At this point their waitress came back.
‘More coffee, gentlemen?’
‘No,’ replied Barnaby, quickly. ‘Thank you.’ He described what they had eaten and she hauled up a little pad dangling from a string tied around her belt.
‘That’s one biscuit du beurre de praline plus,’ smiling at Troy, ‘a deux jeunes filles sur la bateau.’
‘What’s that then when it’s at home?’ asked the sergeant, smiling broadly.
‘Two young girls on a raft.’
‘My lucky day then.’
‘Seven pounds twenty.’ She tore off a slip and the chief inspector reached for his wallet. ‘Pay at the till please.’
She cleared the table, stacked everything on a tray, lifted it as if it weighed no more than a feather and swanned off. Barnaby watched her go. She had lovely hair, a long shining fall almost to her waist. He thought of Cully, wondered how she was faring and if it would enter her mind to send a postcard before the tour ended. Probably not.
He reached out to pick up the bill, which his sergeant was regarding with some incredulity.
‘What on earth’s the matter with you?’
‘We could have had double sausage, egg and chips, double Bakewell, soup and tea in the canteen for this.’
‘Ah,’ said Barnaby, getting into his coat. ‘But could you have had it in French?’
They queued up at the till, an elaborate, highly wrought metal contraption that went ping! when the total jumped up in old-fashioned, strictly non-digital style. Troy was still looking deeply disconcerted.
‘It’s on the house, Gavin.’
‘Very nice of you, chief.’
‘Not at all. I shall use our eight quid drinks allowance.’
‘From now on,’ said little Bor, ‘I want all my friends to call me “Rebel”.’
‘You ain’t got no friends.’
‘Yes I have.’ Though Boreham sounded certain his expression was somewhat confused. ‘I just don’t know who they are yet.’
‘You’re thick as a nun’s whatsit,’ said Denzil.
At the moment of speaking he seemed to be the holder of Brian’s perpetually usurped authority. The group was hot-seating the notion of power versus popularity and, unsurprisingly, popularity came nowhere.
‘What you have to do,’ Collar said, illustrating their number-one choice, ‘is get your retaliation in first.’
‘Speed plus surprise and no holes barred,’ said Tom, making a swift karate chop. ‘But especially speed.’
‘Exactly,’ agreed Denzil. ‘Never fuck anybody over tomorrow you can fuck over today.’
‘Then,’ said Edie, tossing back her wild mane of tangerine hair, ‘you got respect.’

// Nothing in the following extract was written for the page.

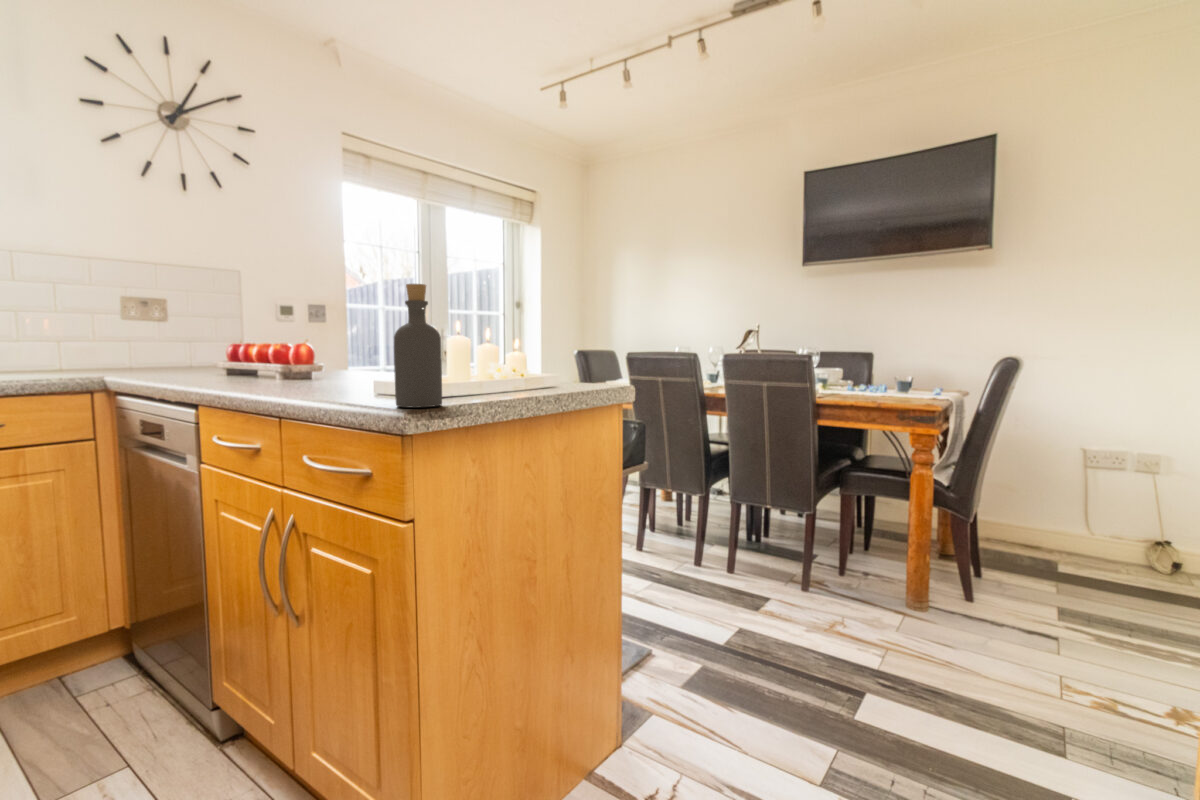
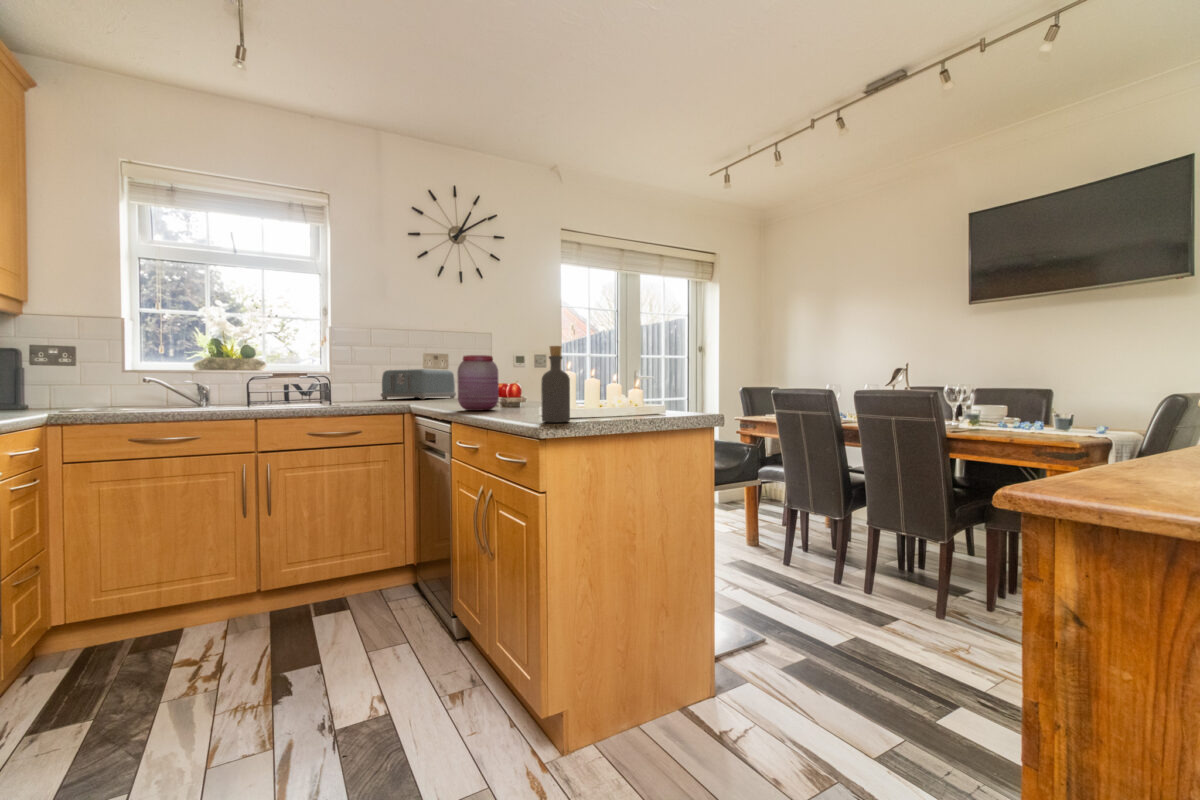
jar: none [210,298,285,386] -> present [457,355,499,411]
toaster: none [44,320,186,367] -> present [381,369,456,399]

Brian shivered and felt deliciously afraid at the thought of all that proximate, barbarian energy on the loose - swift and irrational, roaring round the precinct of a Saturday night smashing bottles, spraying cars, sinking its steel-capped boots into soft, unprotected flesh. And all the while he was lying, snug and safe, tucked up in the warm at home.

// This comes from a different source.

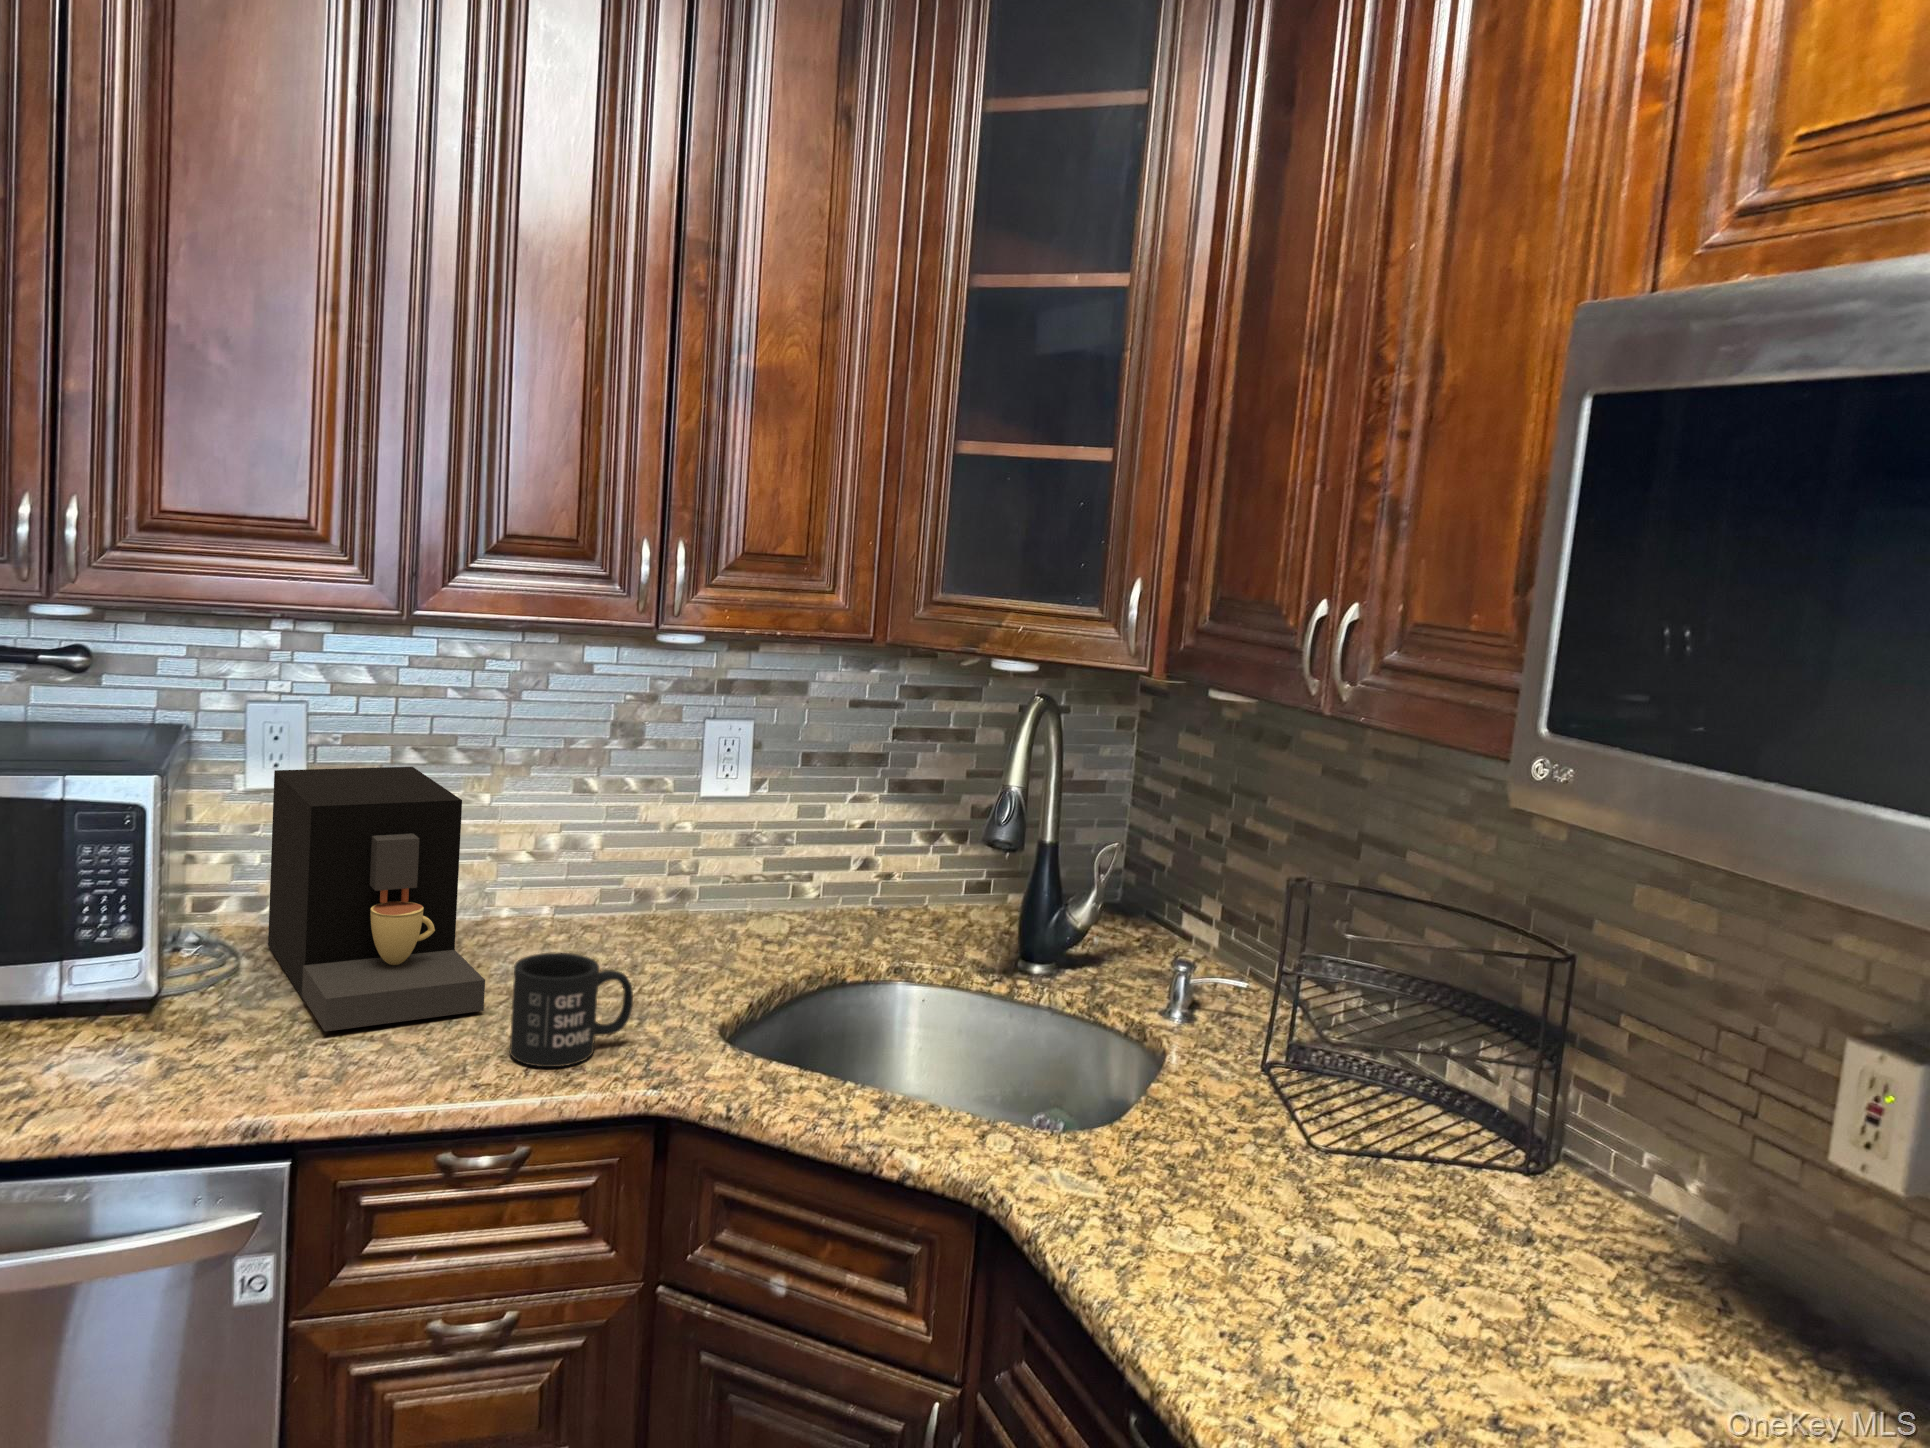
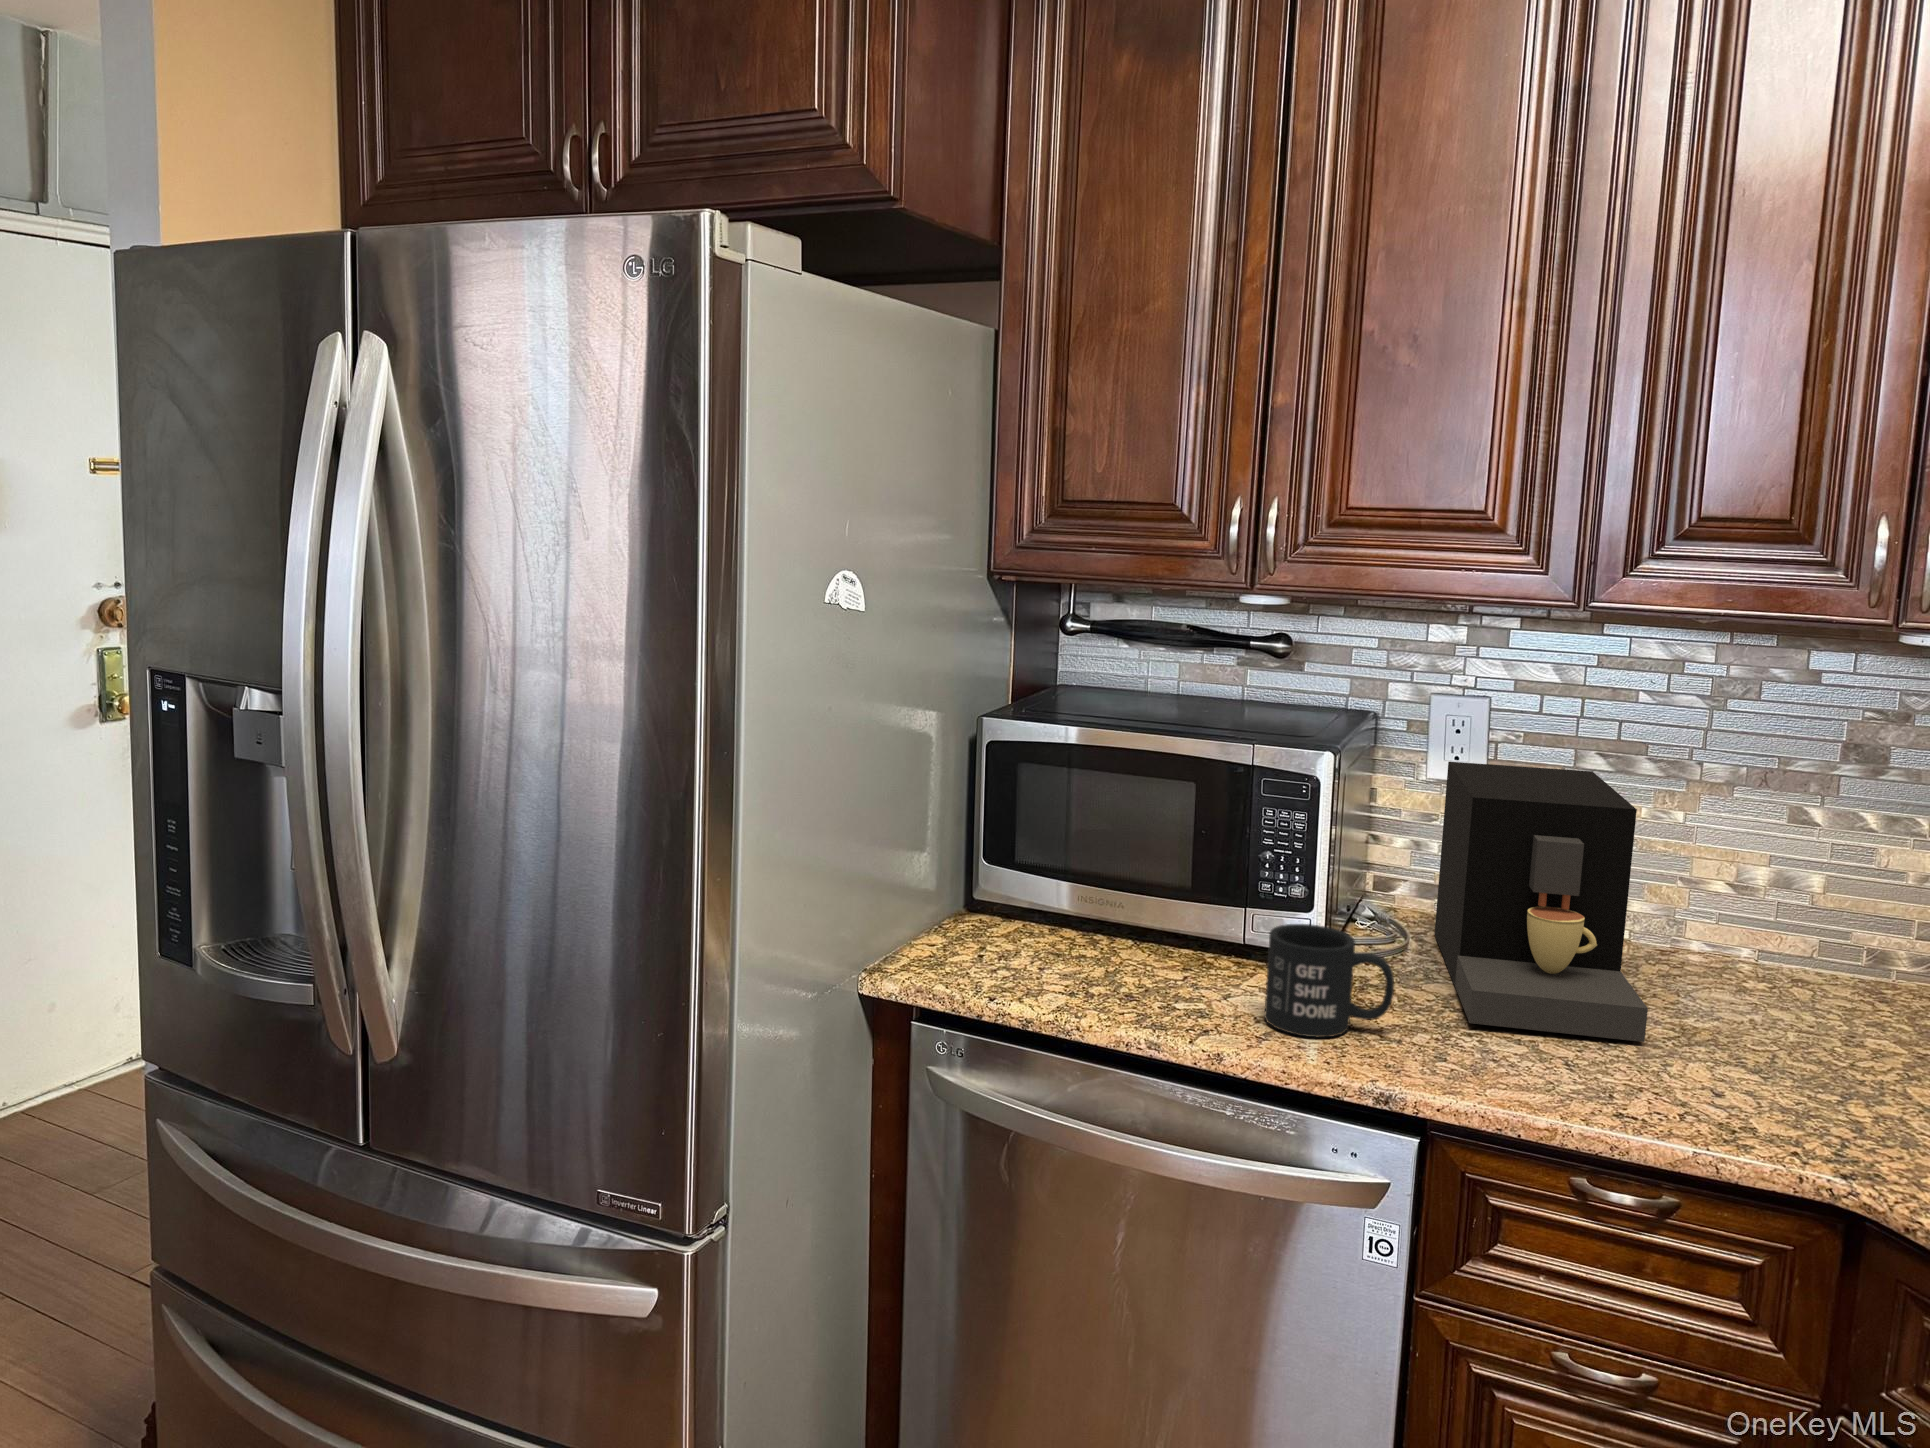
mug: present [510,953,633,1067] -> present [1264,924,1394,1037]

‘Hating people,’ Denzil was saying, with the smile that never reached his mouth, ‘is good for you. Gives you a purpose in life.’
‘Yeah,’ said Collar. ‘I could hate for centuries, me.’

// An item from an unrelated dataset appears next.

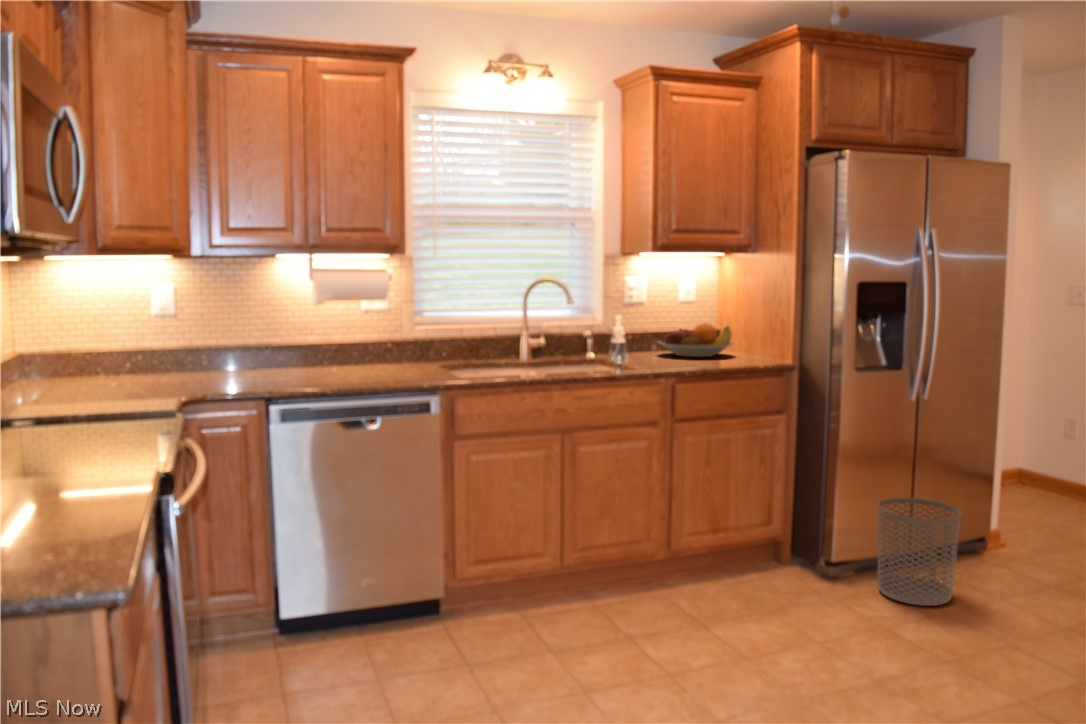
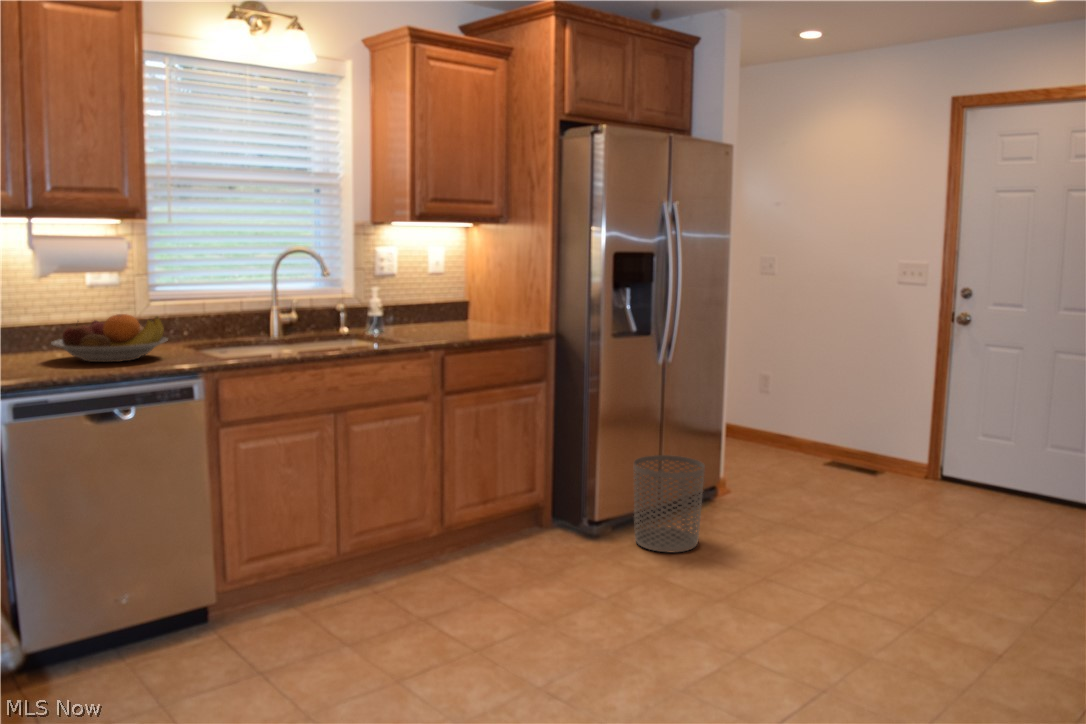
fruit bowl: present [658,323,733,357] -> present [51,314,168,362]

Brian knew that, in his role as teacher, he had an ethical imperative to protest against these attitudes of destructive amorality, to offer a little homily along uplifting lines. You only hurt yourselves by this attitude. (Patently untrue.) What would happen if we did just as we liked? (It’d be a damn sight more interesting world, that’s what.) He said nothing.
‘Wonder what it’s like to kill somebody.’
‘I been near that. Very near.’
‘And me.’ Little Bor dodged a swipe from the back of Denzil’s hand.
‘My dad’s brother did a job on a bookie that wouldn’t pay out. He’s inside now. Detained during Her Majesty’s pleasure. Dead good that is.’ Collar explained why it was dead good.
‘You’re talking absolute nonsense.’ Finally, Brian was moved to protest. ‘You don’t even get to meet the Queen. Now - we absolutely must get on. There’s less than ten minutes left.’
‘They got anywhere with your murder, Brian?’ asked Edie.